- **ASSIGNMENT**
The records follow. Filter them to the lines that hold "service".

━━ MATERIAL SHOWN ━━

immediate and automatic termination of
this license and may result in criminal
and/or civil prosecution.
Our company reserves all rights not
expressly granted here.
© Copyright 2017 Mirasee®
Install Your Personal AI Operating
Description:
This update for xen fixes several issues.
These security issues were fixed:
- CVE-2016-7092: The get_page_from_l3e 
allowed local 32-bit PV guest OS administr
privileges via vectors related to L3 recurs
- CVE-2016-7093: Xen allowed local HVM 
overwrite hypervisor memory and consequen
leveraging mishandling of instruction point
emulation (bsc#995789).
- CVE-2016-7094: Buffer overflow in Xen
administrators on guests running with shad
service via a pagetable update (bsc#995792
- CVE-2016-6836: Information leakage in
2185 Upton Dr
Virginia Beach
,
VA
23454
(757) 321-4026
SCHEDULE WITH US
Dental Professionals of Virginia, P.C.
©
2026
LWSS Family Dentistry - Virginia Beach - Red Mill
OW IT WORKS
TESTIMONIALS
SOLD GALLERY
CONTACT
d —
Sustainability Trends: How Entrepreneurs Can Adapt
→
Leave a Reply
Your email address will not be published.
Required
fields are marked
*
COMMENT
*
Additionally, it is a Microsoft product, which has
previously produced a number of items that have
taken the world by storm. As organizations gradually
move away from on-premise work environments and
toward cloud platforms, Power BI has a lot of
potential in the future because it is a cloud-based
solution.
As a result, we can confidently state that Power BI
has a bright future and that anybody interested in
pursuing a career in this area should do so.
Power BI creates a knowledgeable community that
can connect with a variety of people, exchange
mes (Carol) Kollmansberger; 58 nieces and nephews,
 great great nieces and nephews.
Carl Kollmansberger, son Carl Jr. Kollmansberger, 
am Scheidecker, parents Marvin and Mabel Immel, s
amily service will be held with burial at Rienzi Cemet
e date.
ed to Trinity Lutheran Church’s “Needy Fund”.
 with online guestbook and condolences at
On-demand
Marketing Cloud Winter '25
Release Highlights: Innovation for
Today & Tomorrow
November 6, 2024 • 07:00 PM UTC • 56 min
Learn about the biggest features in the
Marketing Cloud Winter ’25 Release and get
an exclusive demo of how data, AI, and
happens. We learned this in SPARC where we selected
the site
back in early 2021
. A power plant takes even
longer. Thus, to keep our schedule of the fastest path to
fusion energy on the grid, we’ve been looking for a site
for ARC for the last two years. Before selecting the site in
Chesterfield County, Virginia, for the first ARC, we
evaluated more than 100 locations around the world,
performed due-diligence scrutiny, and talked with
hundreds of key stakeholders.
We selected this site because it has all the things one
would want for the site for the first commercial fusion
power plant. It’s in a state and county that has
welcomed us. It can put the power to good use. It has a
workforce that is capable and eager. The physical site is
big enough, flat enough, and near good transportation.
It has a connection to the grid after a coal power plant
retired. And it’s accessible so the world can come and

━━━

- **ANSWER TO THE EXERCISE**
service via a pagetable update (bsc#995792
amily service will be held with burial at Rienzi Cemet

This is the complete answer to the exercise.